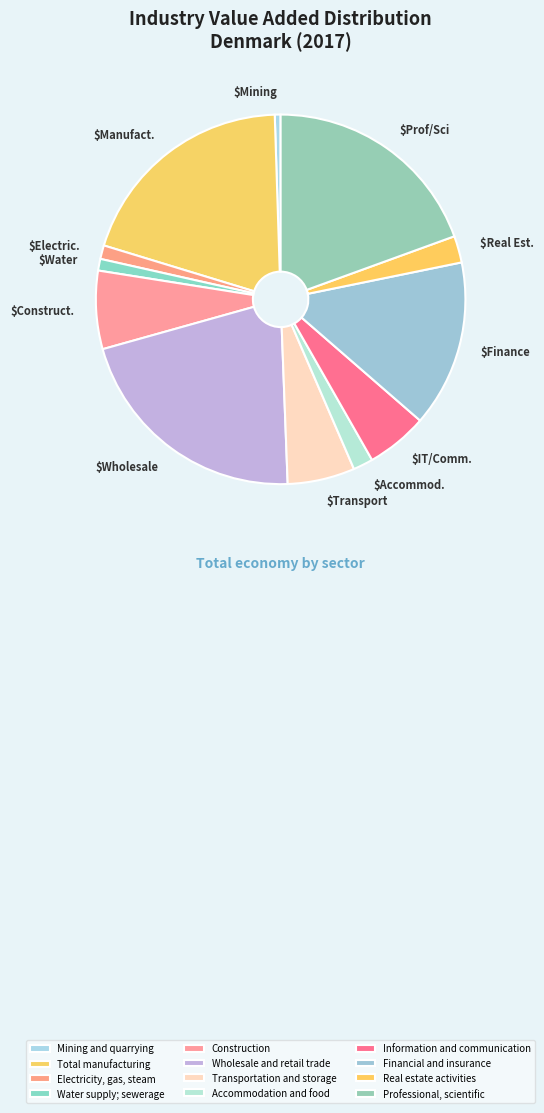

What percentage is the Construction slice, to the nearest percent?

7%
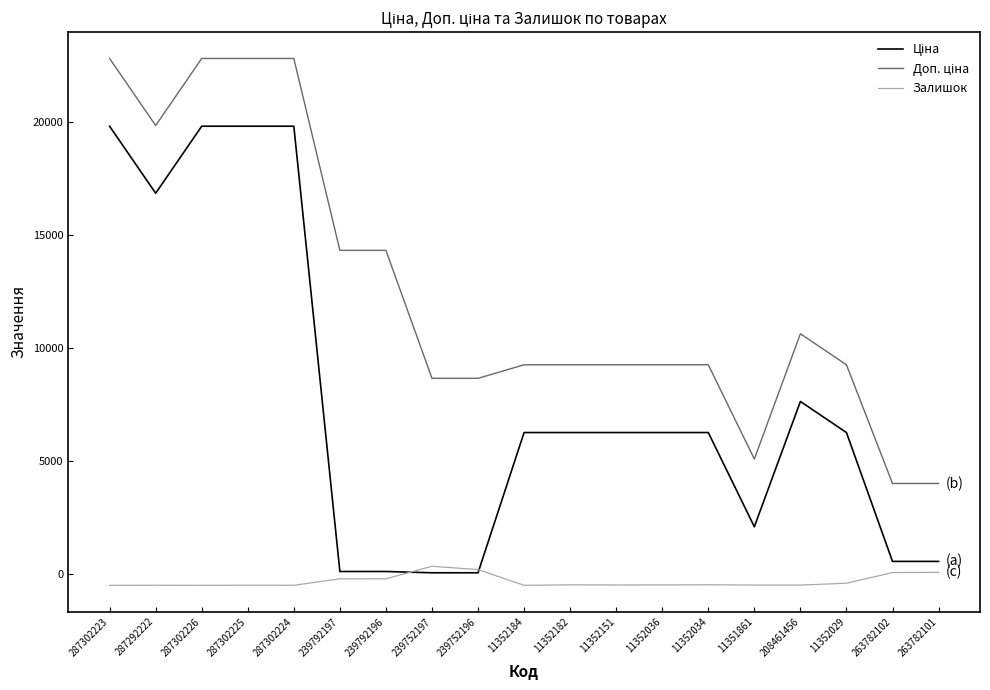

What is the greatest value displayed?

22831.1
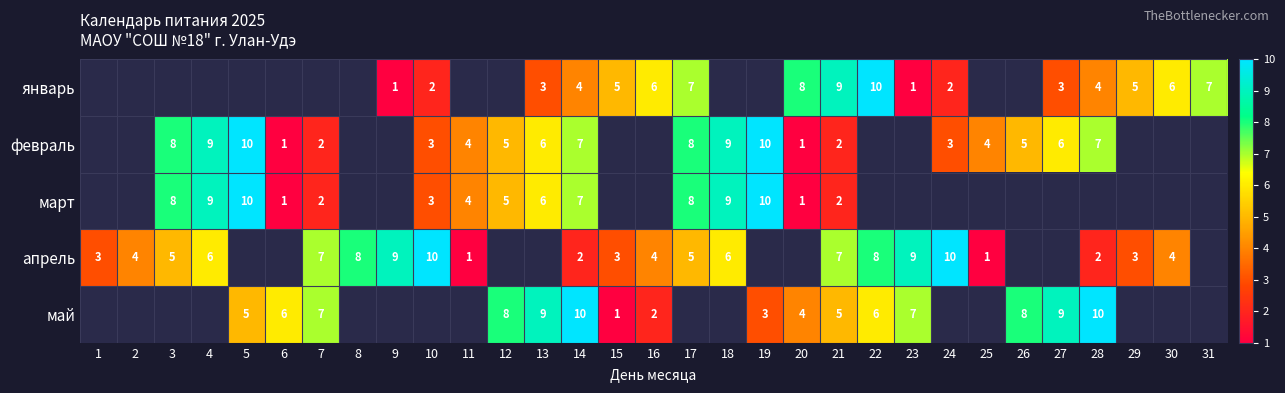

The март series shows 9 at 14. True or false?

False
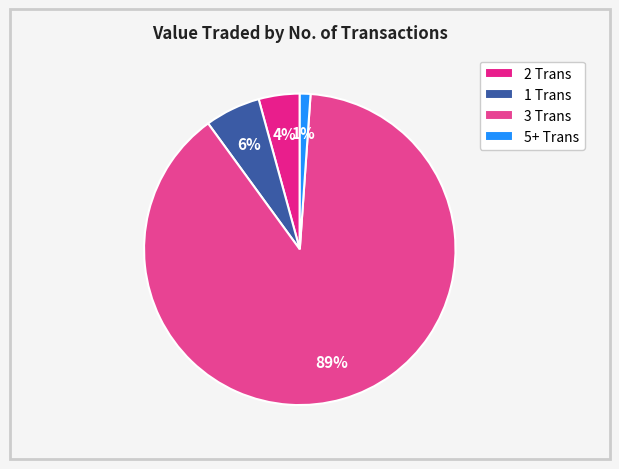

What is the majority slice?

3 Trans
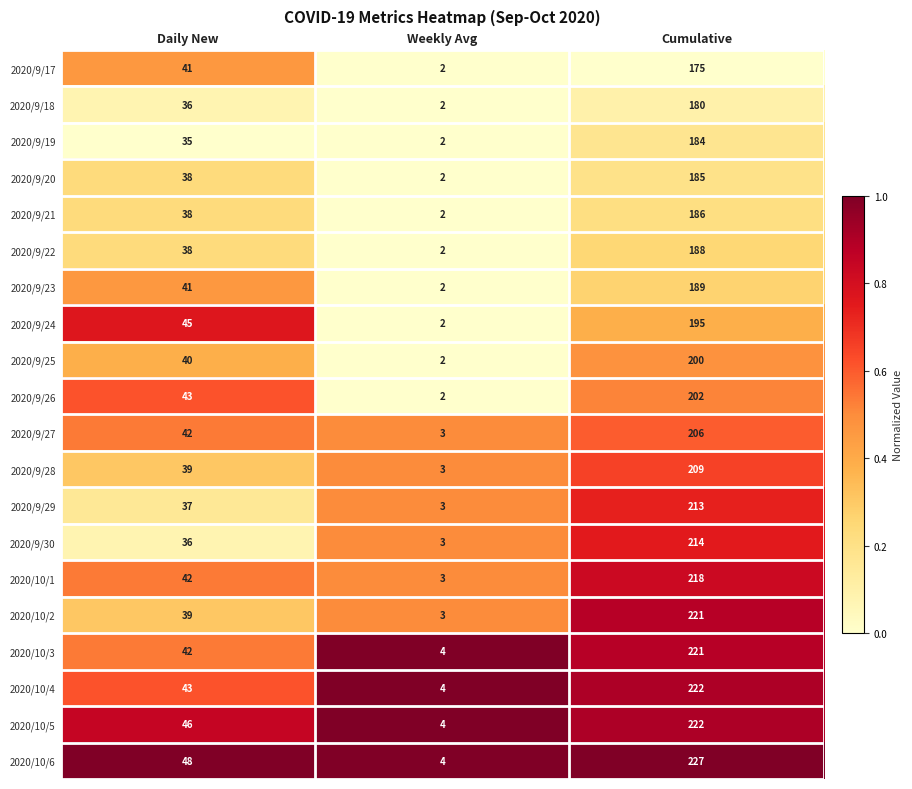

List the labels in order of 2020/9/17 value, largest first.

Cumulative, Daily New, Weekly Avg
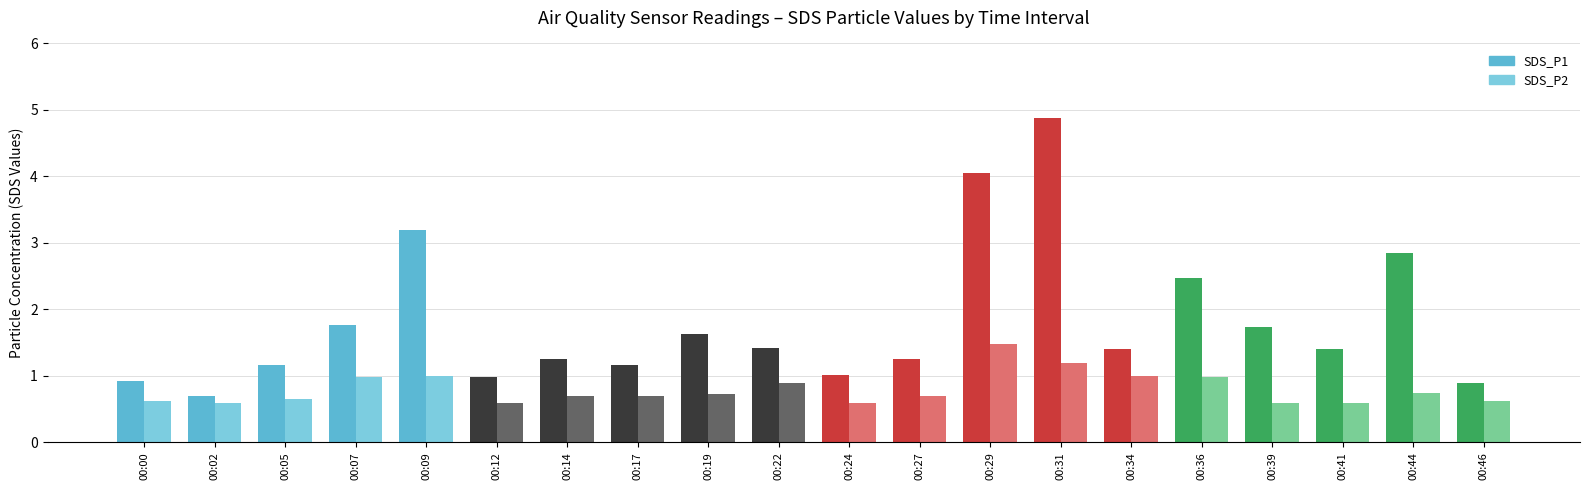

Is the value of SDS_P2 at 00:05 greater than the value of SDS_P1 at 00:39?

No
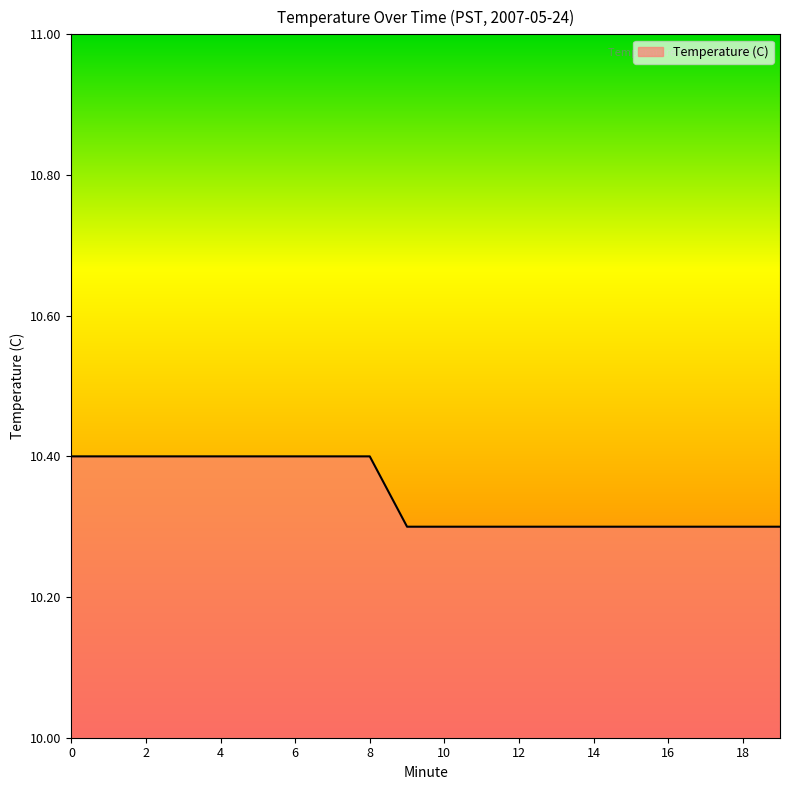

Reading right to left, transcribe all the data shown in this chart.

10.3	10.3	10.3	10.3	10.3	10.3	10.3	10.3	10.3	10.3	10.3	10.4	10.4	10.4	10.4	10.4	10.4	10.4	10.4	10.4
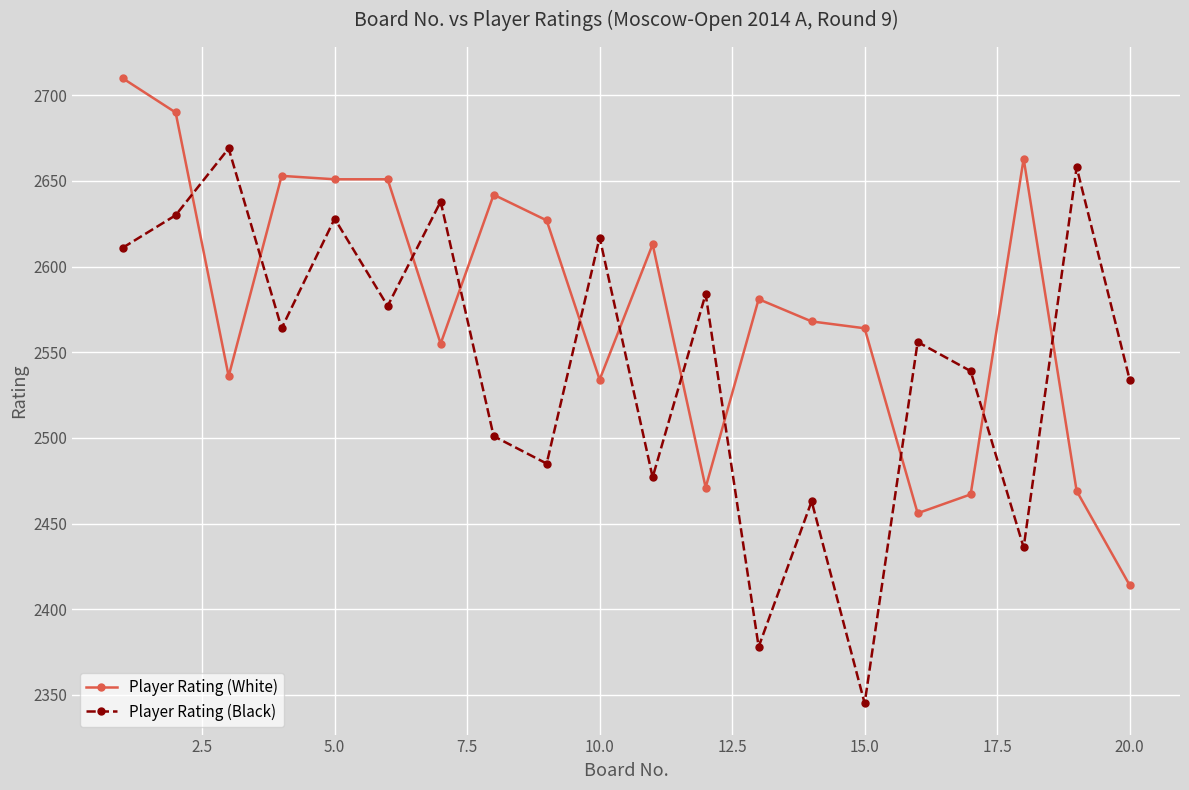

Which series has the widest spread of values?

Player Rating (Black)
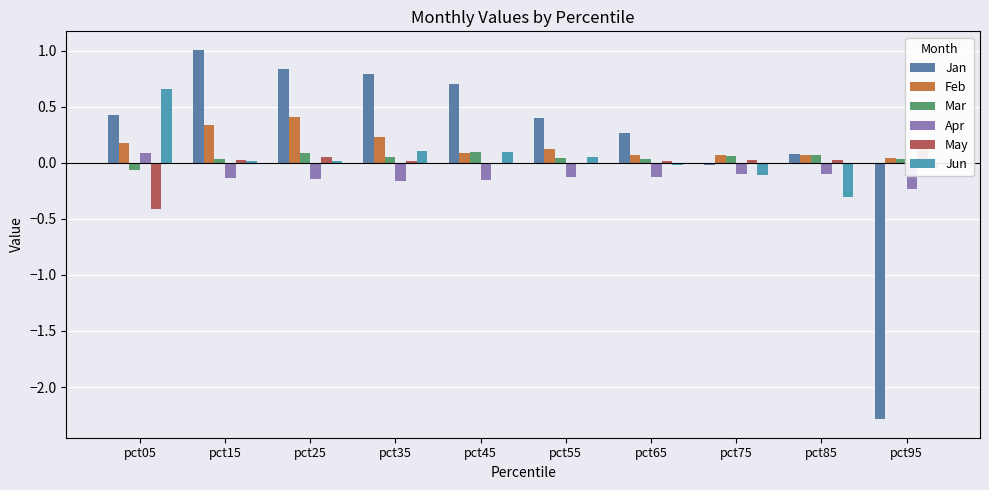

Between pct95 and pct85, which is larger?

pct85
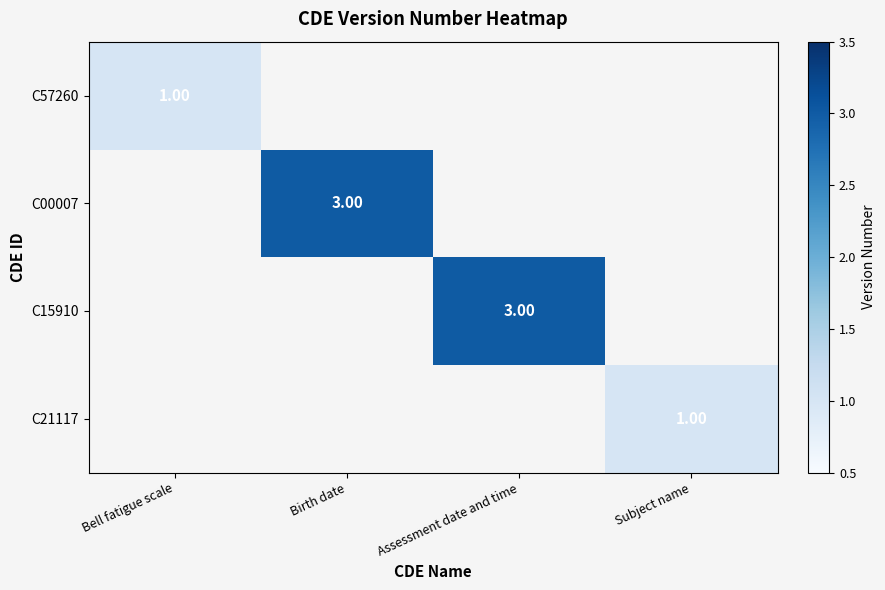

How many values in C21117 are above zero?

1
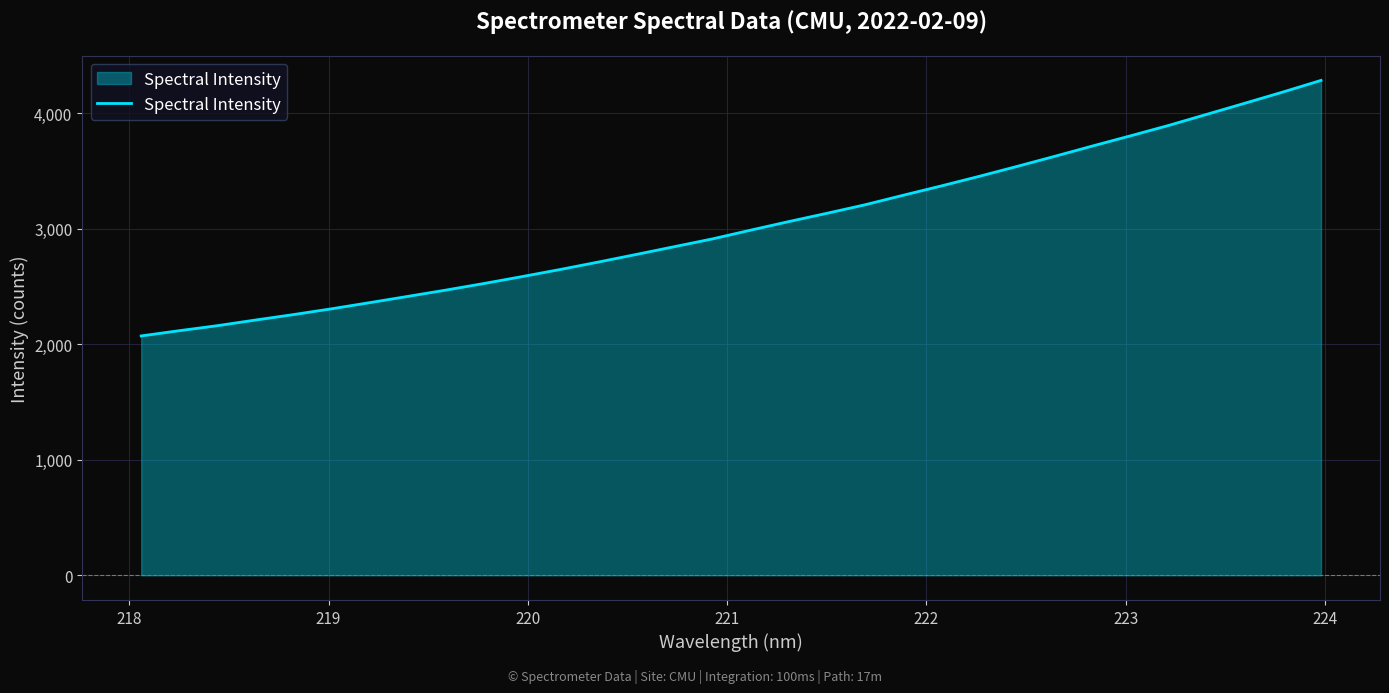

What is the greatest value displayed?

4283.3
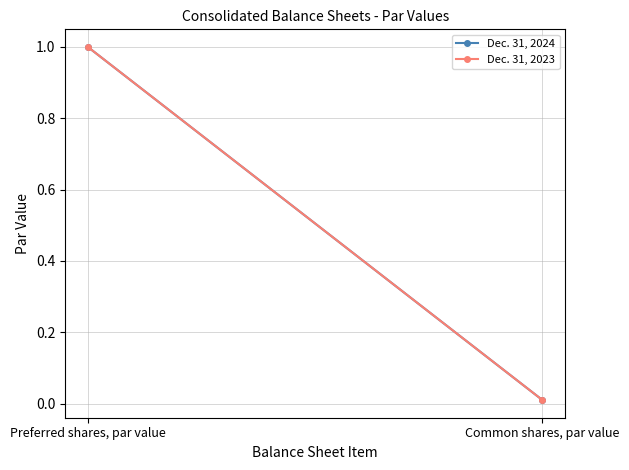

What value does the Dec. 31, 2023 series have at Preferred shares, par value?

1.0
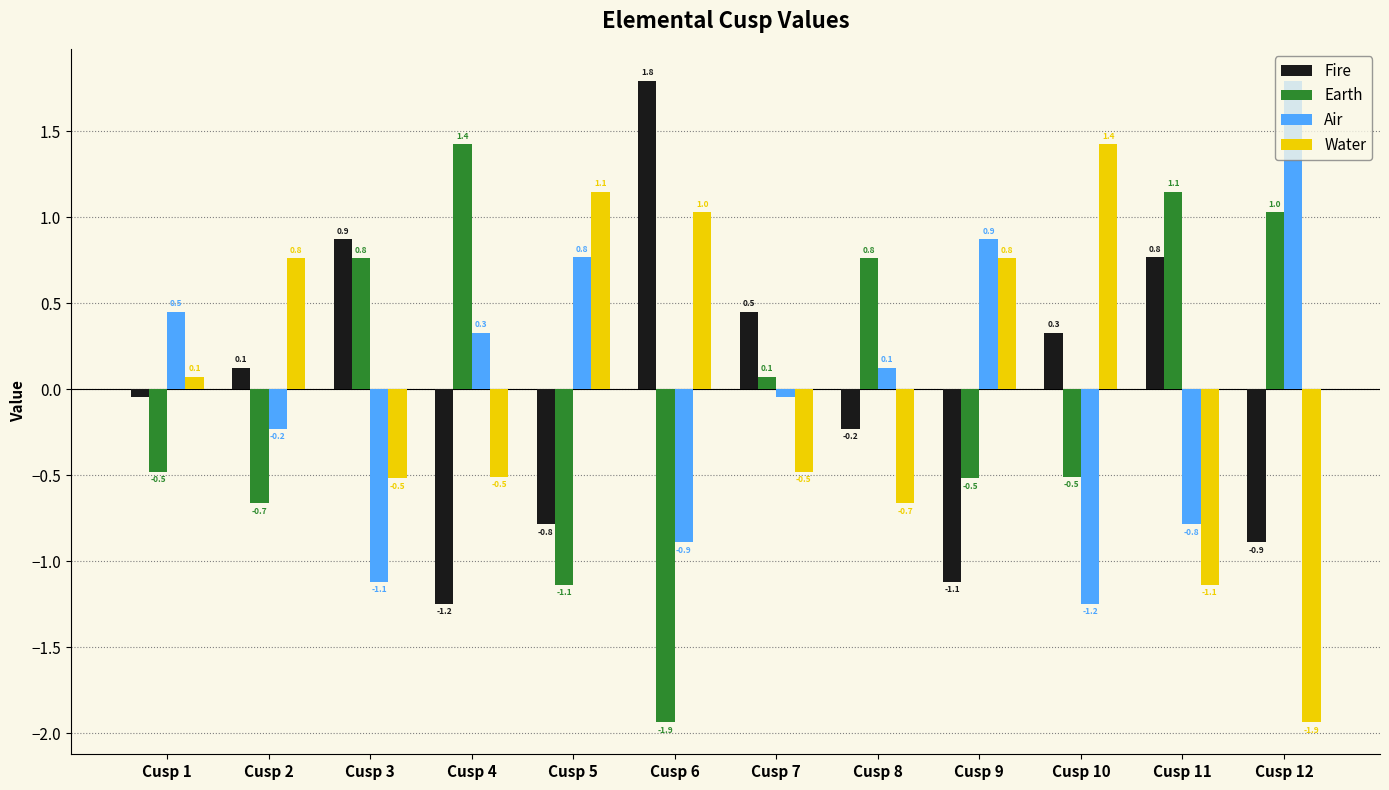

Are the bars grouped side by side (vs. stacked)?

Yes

• **WRITTEN TASK**
Write out the stretch from the line containing "Is the value" through the end of the lines above exactly as they appear, leaving out the pictures.

• **OUTPUT BELOW**
Is the value of SDS_P2 at 00:05 greater than the value of SDS_P1 at 00:39?

No

Reading right to left, transcribe all the data shown in this chart.

10.3	10.3	10.3	10.3	10.3	10.3	10.3	10.3	10.3	10.3	10.3	10.4	10.4	10.4	10.4	10.4	10.4	10.4	10.4	10.4

Which series has the widest spread of values?

Player Rating (Black)

Between pct95 and pct85, which is larger?

pct85

How many values in C21117 are above zero?

1

What is the greatest value displayed?

4283.3

What value does the Dec. 31, 2023 series have at Preferred shares, par value?

1.0

Are the bars grouped side by side (vs. stacked)?

Yes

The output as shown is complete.